I refrained from pointing out that he had been the idea guy behind the operation, but before I could even respond with a derisive snort, the sproing! of the spring mechanism releasing and the swish of the net dropping upon the would-be robber distracted us, and we pounced from the closet to confront our foe.

But no black-clad burglar did we find. Instead, a silvery vixen sat serenely on her haunches beneath the net, the scroll held delicately in her mouth, her bushy tail flicking irately back and forth. The fox was not panicking or struggling or entangling herself in the fine webbing of waxed hemp draped over her—she simply looked irritated. Sokka peered closely.

"It's…that's…" He stiffened, indignation writ large across his face. "So HE'S got my stuff?"

The fox shrugged her hackles and let out a tired sigh, seeming to roll her eyes as she tossed her head. I almost followed suit. Katara's brother spread his mixture of righteous anger, sarcasm and resentment around as easily and copiously as Appa's drool over a cartful of cabbages, and I was not about to support him this time by inciting him with questions better asked of his more pleasant-looking and level-headed sibling.

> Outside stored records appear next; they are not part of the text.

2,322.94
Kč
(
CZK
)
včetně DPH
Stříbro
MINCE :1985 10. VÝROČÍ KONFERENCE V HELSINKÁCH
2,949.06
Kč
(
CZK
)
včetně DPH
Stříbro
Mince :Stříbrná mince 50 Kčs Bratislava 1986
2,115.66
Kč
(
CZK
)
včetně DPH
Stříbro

The vixen turned dark eyes upon me and whined, dropping her sleek head in submission and gently putting the scroll down on the floor in defeat. Satisfied by the animal's honorable surrender, I moved in to release the beautiful canine.

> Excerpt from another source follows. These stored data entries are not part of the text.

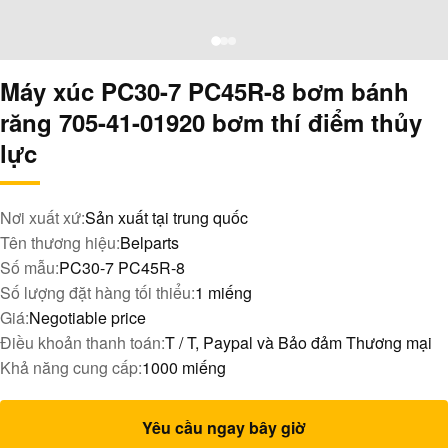
Máy xúc PC30-7 PC45R-8 bơm bánh
răng 705-41-01920 bơm thí điểm thủy
lực
Nơi xuất xứ:
Sản xuất tại trung quốc
Tên thương hiệu:
Belparts
Số mẫu:
PC30-7 PC45R-8
Số lượng đặt hàng tối thiểu:
1 miếng
Giá:
Negotiable price
Điều khoản thanh toán:
T / T, Paypal và Bảo đảm Thương mại
Khả năng cung cấp:
1000 miếng
Yêu cầu ngay bây giờ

"Hold on." Sokka stayed my hand and bent to speak with the creature.

Now, I have seen this young man in conversation with other animals, including a six-legged flying bison and a flying lemur, but that he was actually bargaining with the fox made me question whether that boomerang to the head he'd accidentally taken during training sessions earlier hadn't affected his mind.

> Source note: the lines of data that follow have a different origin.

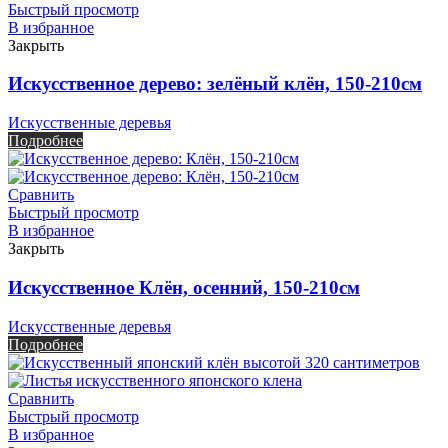
Быстрый просмотр
В избранное
Закрыть
Искусственное дерево: зелёный клён, 150-210см
Искусственные деревья
Подробнее
Сравнить
Быстрый просмотр
В избранное
Закрыть
Искусственное Клён, осенний, 150-210см
Искусственные деревья
Подробнее
Сравнить
Быстрый просмотр
В избранное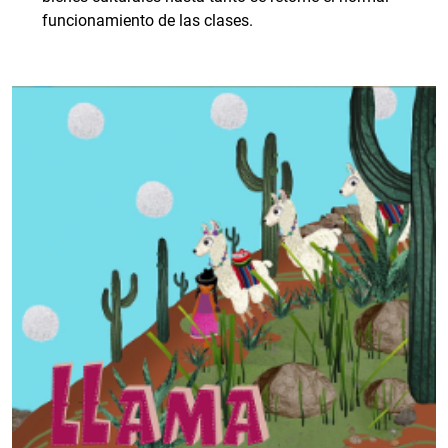
funcionamiento de las clases.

I watched, perplexed, as he carefully pulled the net off the fox and rose, going to his desk, the silvery creature following a pace behind. Sokka took out an old canvas satchel and began pulling old maps, diagrams and other assorted paraphernalia from a number of drawers and files, carefully stuffing them into the sack. I recognized some of the pieces as ones he'd had since before the end of the war, and asked him what he was doing with those prized mementos.

"I have overdue fines to pay," he said grimly and slung the bag around the vixen's body, securing the bulk of it comfortably around her torso. He handfed the fox a piece of jerky from his cold dinner plate and stroked her head, and I heard him say lowly to her: "Remember, I want them all back. Especially the Girls of the North Gone Wild scroll. Got it?"

The fox shuddered and sprang to her feet, leaping out the open balcony and galloping away into the night. Sokka watched her go, then closed the glass doors with a click.

"The moral of the story," Sokka declared wryly to me as I tried to sidle out, "is never piss a librarian off."

I politely agreed and recommended, in the meantime, that he visit a tavern where he could observe his Girls Gone Wild somewhere where I would not have to hear about it ever again.